Brewster Billings is perhaps a little too wrapped up with his computer. He has given it a pet name, Lingo. He has programmed it with the ability to talk to its owner. In fact, Lingo has begun to respond to Brewster's programming skill surprisingly well. Lingo soon makes the jump from polite conversation to elaborate requests for specific television shows to be left on throughout the day. Eventually, Billings begins to suspect that his computerized friend is surpassing him in knowledge and abilities. By the time his suspicions are confirmed, not only is Brewster Billings in trouble—the rest of the human race is, too.

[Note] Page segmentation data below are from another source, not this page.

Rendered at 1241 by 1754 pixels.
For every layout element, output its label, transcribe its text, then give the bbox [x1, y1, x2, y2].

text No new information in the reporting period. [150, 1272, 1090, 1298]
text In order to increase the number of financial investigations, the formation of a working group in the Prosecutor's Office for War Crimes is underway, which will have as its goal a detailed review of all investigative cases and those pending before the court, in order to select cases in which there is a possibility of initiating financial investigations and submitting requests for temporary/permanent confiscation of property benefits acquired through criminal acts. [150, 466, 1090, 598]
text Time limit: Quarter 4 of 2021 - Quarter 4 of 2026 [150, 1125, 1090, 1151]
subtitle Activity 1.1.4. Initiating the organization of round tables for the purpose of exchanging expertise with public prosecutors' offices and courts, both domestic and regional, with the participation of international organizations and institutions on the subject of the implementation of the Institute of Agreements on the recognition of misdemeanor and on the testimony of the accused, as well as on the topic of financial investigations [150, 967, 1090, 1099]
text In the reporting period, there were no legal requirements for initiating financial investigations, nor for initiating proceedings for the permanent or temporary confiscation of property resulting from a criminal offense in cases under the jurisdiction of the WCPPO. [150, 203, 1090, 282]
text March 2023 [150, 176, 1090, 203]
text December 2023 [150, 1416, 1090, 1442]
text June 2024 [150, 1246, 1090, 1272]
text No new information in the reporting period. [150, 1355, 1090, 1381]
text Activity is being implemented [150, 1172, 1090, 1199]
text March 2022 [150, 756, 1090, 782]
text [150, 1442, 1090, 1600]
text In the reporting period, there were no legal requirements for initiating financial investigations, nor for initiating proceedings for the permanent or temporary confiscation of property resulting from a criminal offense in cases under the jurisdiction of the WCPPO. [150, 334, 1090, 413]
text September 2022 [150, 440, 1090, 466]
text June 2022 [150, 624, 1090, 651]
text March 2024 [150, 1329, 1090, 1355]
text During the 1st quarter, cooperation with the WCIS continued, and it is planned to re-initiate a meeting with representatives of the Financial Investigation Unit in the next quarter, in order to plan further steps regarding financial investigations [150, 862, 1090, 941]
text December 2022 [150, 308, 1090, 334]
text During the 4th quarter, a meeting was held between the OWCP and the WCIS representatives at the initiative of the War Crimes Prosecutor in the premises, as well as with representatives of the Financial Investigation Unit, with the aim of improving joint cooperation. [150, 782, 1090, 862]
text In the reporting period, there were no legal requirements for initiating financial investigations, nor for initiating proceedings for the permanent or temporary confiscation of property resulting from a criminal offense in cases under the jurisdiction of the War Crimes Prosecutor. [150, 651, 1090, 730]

Lingo raises many serious questions about Artificial Intelligence—what differentiates man from computer, and which one will control the other?
PUBLISHERS WEEKLY
Menick's first novel about a spontaneously aware computer, treads ground covered earlier (and better) by Isaac Asimov, in his Robot stories, and Arthur C. Clarke, in 2001: A Space Odyssey. Brewster Billings, in his 20s, tries to create a computer ``pet'' and succeeds beyond all expectation. Lingo (his program) leaps to sentience far more quickly than even readers with their disbelief suspended will accept, while the plot, comprising Lingo's attempts to understand emotions and the government's efforts to shut Lingo down, moves sluggishly. Menick's approach to issues raised by artificial intelligence lacks subtlety: Brewster's girlfriend asks, ``What does that mean, for you and me? For people in general?'' Occasionally funny, and picking up toward the end when Lingo runs for president, the book remains diminished by characters and a world portrayed with the vacuity of those seen in TV sitcoms. This novel might please an audience unfamiliar with other fictional exploratons of this theme, but if you've met Clark's HAL, Lingo says nothing new.